Obama's Next Big Bailout
The Democrats are pushing — with little public scrutiny — a new bill to funnel $26 billion to the states and some of the party's favorite interest groups.
Harry Reid, Barack Obama and a range of other Democratic heavyweights are pushing—with surprisingly little public scrutiny—what once would have been considered a massive package of aid to the states. Under a proposal soon to come up for debate in the Senate (the House, currently out of session, won’t consider it until September), the federal government would funnel $26.1 billion in aid to the states in order to support Medicaid spending and teacher hiring. Both are bad ideas for different reasons. Even if the package is deficit neutral as Reid claims, it will delay necessary health and education reforms in order to give handouts to key Democratic Party constituencies.
Helping bail out states’ Medicaid programs would delay efforts to fix a broken system. Originally intended as an effort to provide health insurance for lower-income families with children, Medicaid has grown at an alarming rate. Although designed as a fifty-fifty match program, the share of federal spending has almost always been more than 50 percent. Even before the 2009 stimulus legislation, many states were getting federal aid for more than half of their Medicaid bills. (The stimulus increased it to an average of 57 percent). More Medicaid money right now, while possibly providing more people with health coverage, would delay necessary fixes in the program and put off the tough but necessary task of redesigning its aid formulas.
Teacher hiring grants, a favorite of Education Secretary Arne Duncan, also have little merit. Many urban school districts are full of deadwood and would probably increase performance with leaner workforces. Furthermore, there’s no evidence that having teachers teach fewer classes per day (the major impact of massive increases in teacher hiring over the past three decades) does much to improve student achievement. Private firms have trimmed their workforces; school districts should do the same. In short, there’s a prospect that teacher hiring grants would actually force needed reform. Even if they don’t, there’s little evidence that not providing them will do much harm. If states and localities, which pay the great bulk of education bills anyway really want to stave off school layoffs they can and should cut spending elsewhere or raise taxes. Saving individual teacher jobs just isn’t a federal responsibility.

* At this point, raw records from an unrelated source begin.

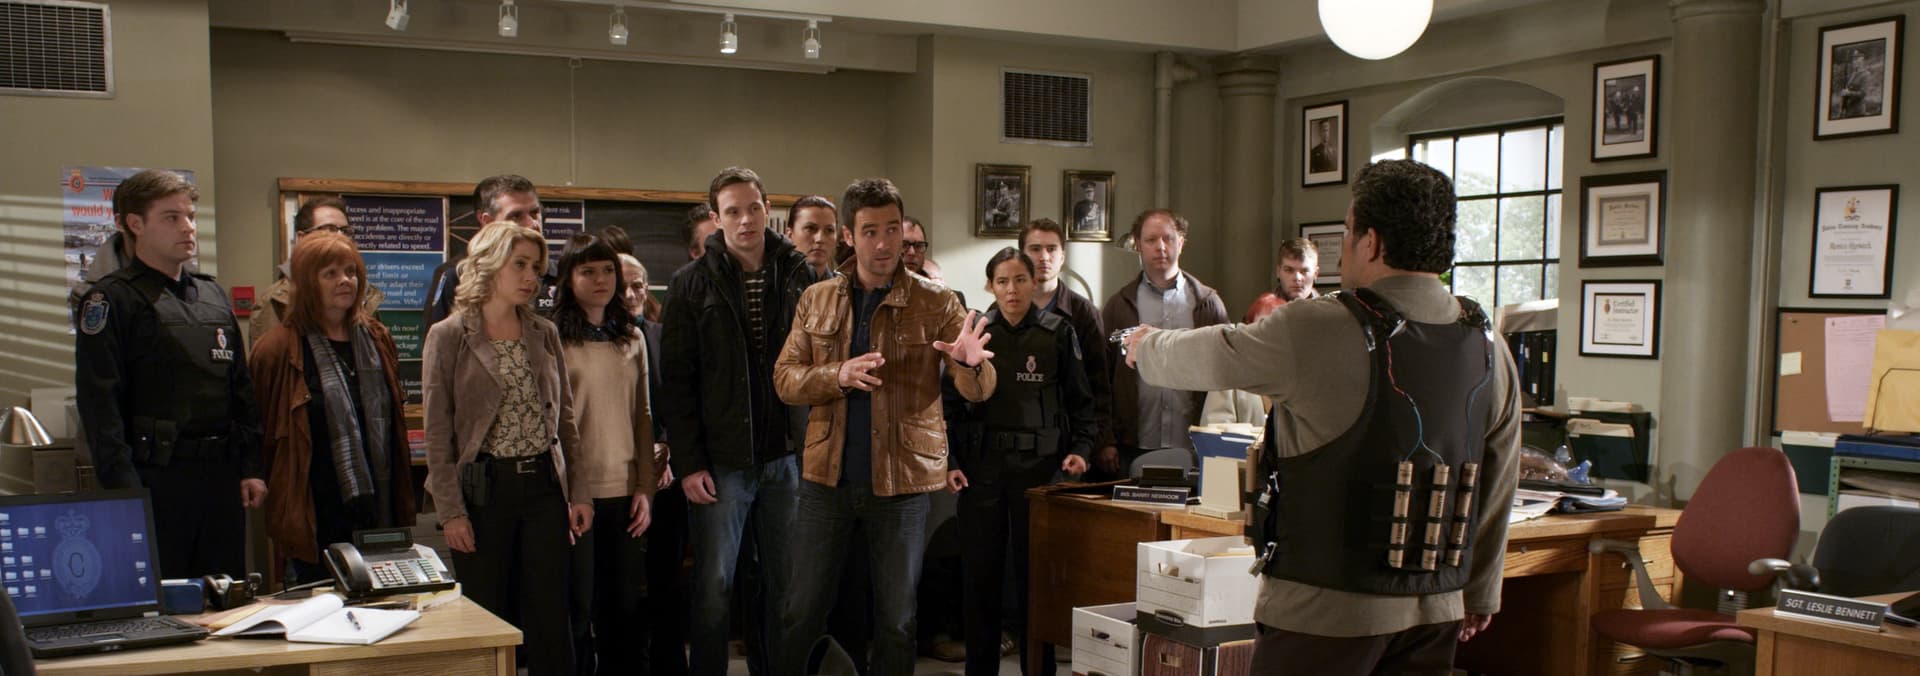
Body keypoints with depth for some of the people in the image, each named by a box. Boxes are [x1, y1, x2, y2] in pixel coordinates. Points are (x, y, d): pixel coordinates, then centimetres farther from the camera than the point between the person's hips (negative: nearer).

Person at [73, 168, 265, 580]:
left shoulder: (214, 296, 16)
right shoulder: (112, 301, -4)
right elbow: (100, 404, -11)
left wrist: (251, 467, 10)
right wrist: (124, 490, -17)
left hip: (222, 479, 6)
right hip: (156, 480, -6)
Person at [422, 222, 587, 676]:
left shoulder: (545, 334, 7)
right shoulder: (448, 337, -3)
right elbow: (438, 433, -5)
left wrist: (578, 492, 6)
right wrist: (451, 510, -10)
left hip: (544, 485, 3)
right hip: (483, 488, -3)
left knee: (550, 619, 5)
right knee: (489, 620, 6)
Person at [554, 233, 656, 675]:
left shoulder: (631, 338, 11)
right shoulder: (553, 338, -3)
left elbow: (643, 417, 12)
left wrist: (645, 487, 5)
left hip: (624, 492, 4)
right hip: (574, 493, -4)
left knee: (627, 609, 8)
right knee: (577, 612, 3)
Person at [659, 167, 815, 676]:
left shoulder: (798, 276, 4)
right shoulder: (694, 283, 0)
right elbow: (676, 380, -2)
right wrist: (688, 461, -8)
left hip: (787, 457, 2)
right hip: (722, 461, -2)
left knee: (785, 583, 10)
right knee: (714, 586, 3)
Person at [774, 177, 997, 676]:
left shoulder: (935, 303, -3)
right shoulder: (817, 301, 5)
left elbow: (978, 391, -8)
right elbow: (785, 379, 2)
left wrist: (972, 364, -32)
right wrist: (839, 375, -18)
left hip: (902, 482, -1)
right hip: (827, 477, 2)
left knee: (896, 620, 10)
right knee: (802, 613, 9)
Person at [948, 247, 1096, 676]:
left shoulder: (1057, 333, 1)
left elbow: (1080, 400, 6)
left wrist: (1081, 448, -7)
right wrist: (950, 460, -2)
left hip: (1039, 464, -1)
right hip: (982, 464, 1)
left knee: (1034, 573, 3)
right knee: (980, 572, 5)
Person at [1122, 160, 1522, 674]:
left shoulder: (1318, 332, -16)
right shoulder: (1491, 349, 3)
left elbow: (1207, 358, -1)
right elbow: (1498, 490, 10)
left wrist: (1145, 346, 21)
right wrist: (1480, 593, 22)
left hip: (1326, 611, -6)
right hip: (1435, 611, 6)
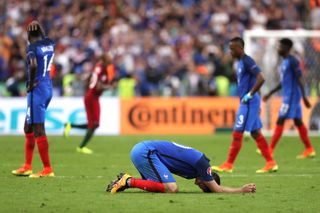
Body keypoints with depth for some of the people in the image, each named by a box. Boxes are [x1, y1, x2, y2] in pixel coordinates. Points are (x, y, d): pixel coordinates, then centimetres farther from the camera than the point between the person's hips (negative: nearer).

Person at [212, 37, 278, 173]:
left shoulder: (247, 61, -15)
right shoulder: (241, 62, 15)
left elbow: (260, 79, -25)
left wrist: (250, 95, -21)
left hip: (249, 102, -10)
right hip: (246, 102, 10)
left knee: (237, 133, -6)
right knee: (255, 133, 12)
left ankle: (228, 165, -2)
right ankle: (270, 162, 14)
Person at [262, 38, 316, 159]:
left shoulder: (292, 61, -13)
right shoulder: (284, 62, 16)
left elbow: (300, 79, -19)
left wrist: (304, 97, -24)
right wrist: (270, 94, 25)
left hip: (292, 95, -10)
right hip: (287, 95, 10)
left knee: (280, 121, -9)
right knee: (298, 122, 9)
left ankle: (270, 150, -9)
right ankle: (309, 150, 11)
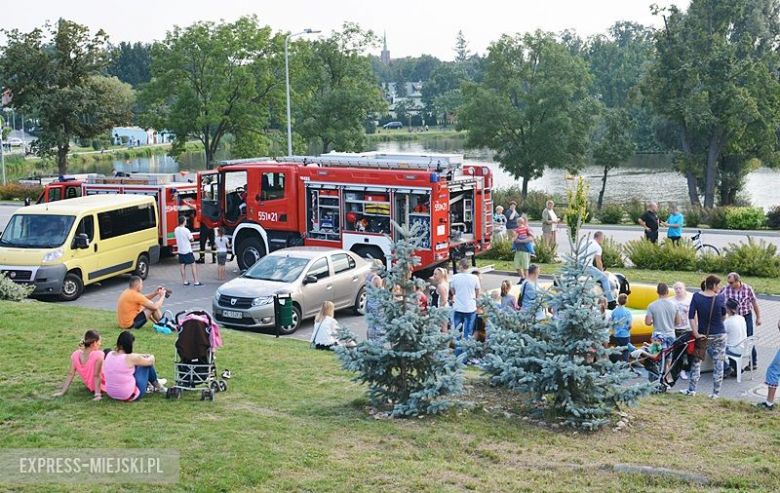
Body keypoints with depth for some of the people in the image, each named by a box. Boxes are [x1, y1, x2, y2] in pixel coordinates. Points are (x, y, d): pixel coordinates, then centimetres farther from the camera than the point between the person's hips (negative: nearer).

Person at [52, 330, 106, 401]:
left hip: (90, 386, 6)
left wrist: (62, 392, -8)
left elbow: (71, 374, -13)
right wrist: (98, 395, -25)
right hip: (102, 386, -6)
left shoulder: (76, 355, -15)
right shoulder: (98, 355, -32)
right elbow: (97, 376, -30)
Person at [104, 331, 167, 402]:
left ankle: (148, 386, 40)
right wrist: (151, 357, 22)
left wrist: (141, 356, 27)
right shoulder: (130, 358, -20)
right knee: (147, 364, 7)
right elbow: (149, 361, -1)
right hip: (129, 396, -7)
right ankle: (157, 386, 30)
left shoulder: (109, 354, -3)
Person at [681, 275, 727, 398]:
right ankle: (716, 393, 11)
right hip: (719, 335, -1)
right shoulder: (720, 298, -12)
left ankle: (692, 390, 17)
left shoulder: (697, 296, -8)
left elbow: (691, 316, -13)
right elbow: (724, 314, 7)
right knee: (718, 364, 8)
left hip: (703, 334, 1)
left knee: (696, 362, 14)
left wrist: (696, 333, -11)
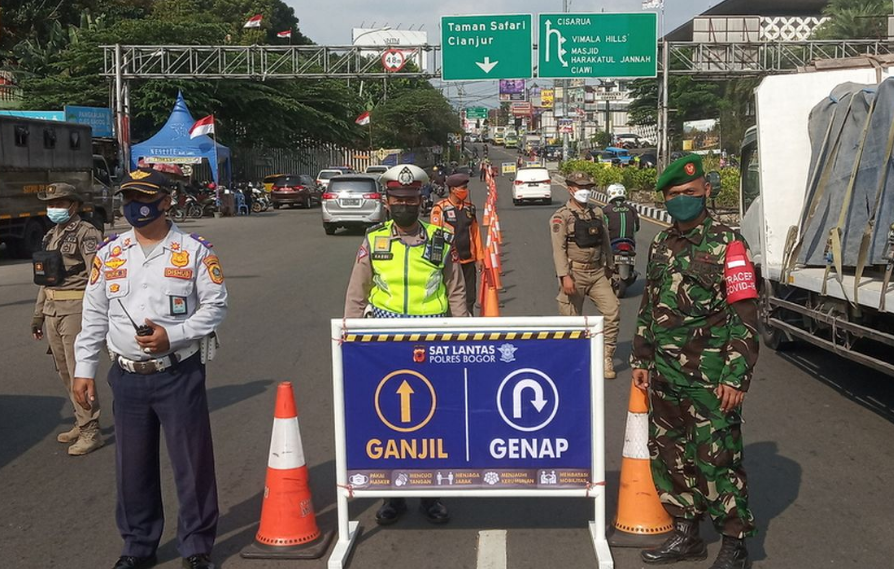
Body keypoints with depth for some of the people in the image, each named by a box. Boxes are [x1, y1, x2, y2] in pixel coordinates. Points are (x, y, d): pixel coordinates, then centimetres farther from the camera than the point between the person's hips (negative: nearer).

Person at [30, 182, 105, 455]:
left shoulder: (86, 233, -8)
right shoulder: (51, 235, 17)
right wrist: (38, 315, 22)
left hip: (75, 309, -8)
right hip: (52, 310, 8)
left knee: (78, 371, -7)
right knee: (65, 371, 13)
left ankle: (90, 432, -2)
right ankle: (82, 424, 24)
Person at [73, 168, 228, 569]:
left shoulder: (195, 251, -3)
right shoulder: (109, 253, 7)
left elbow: (215, 306, -4)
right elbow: (93, 316, 11)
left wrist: (172, 336, -17)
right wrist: (84, 370, 7)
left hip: (179, 374, -3)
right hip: (127, 376, 4)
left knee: (192, 461, 2)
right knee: (133, 464, 12)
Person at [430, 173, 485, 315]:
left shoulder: (470, 207, 7)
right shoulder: (440, 209, -10)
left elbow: (476, 233, 12)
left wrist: (479, 257, 11)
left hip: (468, 260, 5)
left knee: (470, 298, 12)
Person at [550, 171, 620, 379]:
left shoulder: (597, 214, 12)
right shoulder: (561, 217, -6)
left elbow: (605, 242, 18)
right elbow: (559, 248, -14)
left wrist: (610, 266, 16)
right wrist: (564, 276, -23)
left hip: (597, 273, 5)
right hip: (575, 274, -5)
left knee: (612, 311, -6)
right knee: (573, 319, 2)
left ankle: (606, 358, 5)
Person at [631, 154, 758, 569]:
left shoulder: (727, 244, -8)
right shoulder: (662, 245, 12)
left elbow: (744, 317, -11)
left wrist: (736, 376, -16)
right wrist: (641, 359, 16)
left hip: (709, 377, -7)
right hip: (665, 375, 7)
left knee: (716, 459, -3)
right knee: (668, 453, 13)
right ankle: (686, 534, 28)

And the bill is also a bad idea even if one accepts the wisdom of Keynesian “pump priming” in the first place. Reid’s pay-for provisions cut spending on the SNAP program (previously called “food stamps”), targeted tax credits, and infrastructure spending. In general, if the stimulus works at all, these types of programs are pretty good ways to do it: SNAP goes mostly to people with a high “marginal propensity to consume” who will spend the money right away. Even if nobody ends up hungry as a result of the cuts, they will directly decrease already anemic consumer spending. Likewise, whatever the downfalls of tax credits and infrastructure spending, they do sometimes induce investment that leads to future economic activity. Preventing teacher layoffs and boosting Medicaid rolls, however, will mostly benefit reasonably well-paid hospital staffers and teachers: money spent on those purposes won’t be spent as quickly or induce future economic growth the way that the programs being cut can. Even judged in purely Keynesian terms, in short, the bill seems like a loser.
But it still has an obvious appeal in the Democratic Party: teachers, social workers, and government-paid healthcare workers and others benefit the most from the bill’s provisions. There’s a good reason for them to like the bill. But Congress should reject it.